Feel free to ask what we ate, however. This was a group of 4, led by my colleague Hey! who has appeared in an entry before, albeit silently and without application of nickname. Well, everyone has to get it sometime.  Starting top left and going across – octopus with sweet peppery, herby sauce. I wanted to eat octopus with potatoes and paprika, but they didn’t have it. ‘Water eggplant caprese’ – it’s now the season for this type of eggplant, which is indeed more moist and less oddly-textured, hence quite nice to eat raw or lightly pickled. Tortilla, can’t go past a good tortilla, nor past a Spanish restaurant without having some. Mushrooms. Another caprese? I’m actually unsure, but I sorta remember the melted cheese being nice. Beef cheek, good. Squid cooked in ink, unusually fishy ink, thus not so great. Shrimp patties with tartar sauce. Mac ‘n’ cheez. Overall, the food was pleasant with some standouts (the first two items, for me). As is customary in Spanish restaurants in Tokyo, the quantities are a bit small for the prices.

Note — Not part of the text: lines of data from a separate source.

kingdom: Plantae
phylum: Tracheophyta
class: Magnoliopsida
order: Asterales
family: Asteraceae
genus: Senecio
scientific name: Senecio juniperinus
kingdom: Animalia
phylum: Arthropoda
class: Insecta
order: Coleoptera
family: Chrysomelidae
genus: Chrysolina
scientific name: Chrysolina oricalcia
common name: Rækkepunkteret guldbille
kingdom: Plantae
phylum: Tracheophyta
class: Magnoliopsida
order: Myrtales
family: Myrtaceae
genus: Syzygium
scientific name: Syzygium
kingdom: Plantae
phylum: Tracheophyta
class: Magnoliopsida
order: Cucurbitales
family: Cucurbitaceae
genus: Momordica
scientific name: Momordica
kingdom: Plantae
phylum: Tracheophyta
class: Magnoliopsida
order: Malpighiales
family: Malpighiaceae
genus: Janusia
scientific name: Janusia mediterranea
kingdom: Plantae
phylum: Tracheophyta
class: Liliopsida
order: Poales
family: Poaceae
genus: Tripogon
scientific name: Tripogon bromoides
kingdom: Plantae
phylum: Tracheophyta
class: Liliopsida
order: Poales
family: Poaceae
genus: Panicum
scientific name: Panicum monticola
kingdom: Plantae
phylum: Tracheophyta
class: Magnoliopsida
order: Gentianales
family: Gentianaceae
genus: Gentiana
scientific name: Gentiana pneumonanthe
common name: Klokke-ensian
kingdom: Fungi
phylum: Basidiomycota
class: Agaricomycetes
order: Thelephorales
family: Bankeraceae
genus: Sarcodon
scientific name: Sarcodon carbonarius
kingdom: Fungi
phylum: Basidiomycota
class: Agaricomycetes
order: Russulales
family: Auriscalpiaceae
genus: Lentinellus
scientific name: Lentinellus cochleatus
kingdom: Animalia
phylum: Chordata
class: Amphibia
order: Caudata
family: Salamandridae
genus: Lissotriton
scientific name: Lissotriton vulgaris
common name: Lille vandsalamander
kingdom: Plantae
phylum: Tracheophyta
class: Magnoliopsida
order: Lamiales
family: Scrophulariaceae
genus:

Oops, forgot to collage this one. For a paella in Japan, it was really good. The pictured size is the three-people version, which was flavorful and abundantly shellfishular – not at all givens at other Spanish places. It could have used a bit of crust on the bottom, and I imagine some smoky goodness resulting from cooking on a traditional fire of dried vines wouldn’t go amiss, but the pleasures of waddling to the train or walking home to your own bed afterwards make up for the little touches that you miss by not being in the Spanish countryside.

The world can never have too many places like this.